Truncate the table and write all the non duplicates in again? Depends on what percentage of the table are duplicates
The fastest is almost certainly to use regular SQL in a SQLExecutor. Here's an example using in SQL Server:
WITH cte AS (
SELECT
contact_id,
first_name,
last_name,
email,
ROW_NUMBER() OVER (
PARTITION BY
first_name,
last_name,
email
ORDER BY
first_name,
last_name,
email
) row_num
FROM
sales.contacts
)
DELETE FROM cte
WHERE row_num > 1;
Assumes you have a table "sales.contacts" and you want to remove all duplicates of the combination of first_name + last_name + email. It only needs to be executed once. If you have the right indexes this should be very fast.

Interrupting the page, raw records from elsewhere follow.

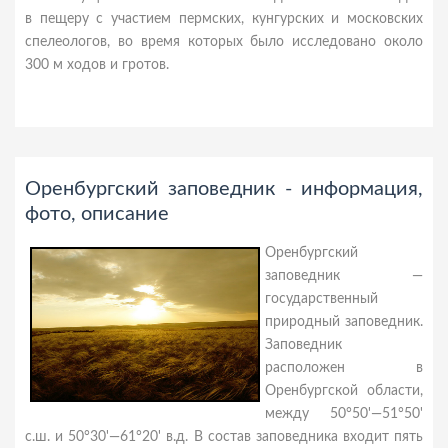
в пещеру с участием пермских, кунгурских и московских
спелеологов, во время которых было исследовано около
300 м ходов и гротов.
Оренбургский заповедник - информация,
фото, описание
Оренбургский
заповедник —
государственный
природный заповедник.
Заповедник
расположен в
Оренбургской области,
между 50°50'—51°50'
с.ш. и 50°30'—61°20' в.д. В состав заповедника входит пять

hi @david_r I am facing the same issue of duplicate records in the database table. Some records are being inserted multiple times in the database. I want to keep only one record and remove the duplicates, preserving the original or unique record in the table. I haven't used SQL Executor before and was wondering if the SQL query mentioned above would work for my situation as well.Thanks!
Hi @fme_can_do_it , that should work for Microsoft SQL Server. If you’re using anything else it might need to be adapted to that particular SQL flavor.

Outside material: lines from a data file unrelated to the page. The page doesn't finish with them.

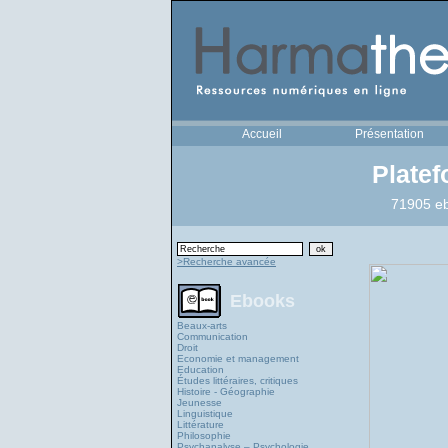
Accueil
Présentation
Plate
71905 eb
>Recherche avancée
Ebooks
Beaux-arts
Communication
Droit
Economie et management
Education
Études littéraires, critiques
Histoire - Géographie
Jeunesse
Linguistique
Littérature
Philosophie
Psychanalyse – Psychologie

You can check the syntax by using this non-destructive query (i.e. nothing gets deleted, only selected):
WITH cte AS (
SELECT
contact_id, -- modify as needed
first_name, -- modify as needed
last_name, -- modify as needed
email, -- modify as needed
ROW_NUMBER() OVER (
PARTITION BY
first_name, -- modify as needed
last_name, -- modify as needed
email -- modify as needed
ORDER BY
first_name, -- modify as needed
last_name, -- modify as needed
email -- modify as needed
) row_num
FROM
sales.contacts -- modify as needed
)
SELECT * FROM cte
WHERE row_num > 1;
Of course you’ll have to modify/add/remove the columns and also modify your table name, I’ve flagged those with the comment “--modify as needed”
If you’re happy with the selection of records, you can delete the returned records by simply modifying the second to last line into DELETE FROM cte
as in the example above. If you’re unsure, I recommend making a backup of the table first.
Of course, you could also do the same thing very easily with only FME and no SQL, e.g.
Reader → DuplicateFilter (Port: Duplicate) → DatabaseDeleter
@david_r i used Duplicate filter in my workflow and routed all duplicate features to the writer. In the configuration of this writer, I specified the delete operation based on the objectID column, which serves as a unique identifier. It worked! thank you!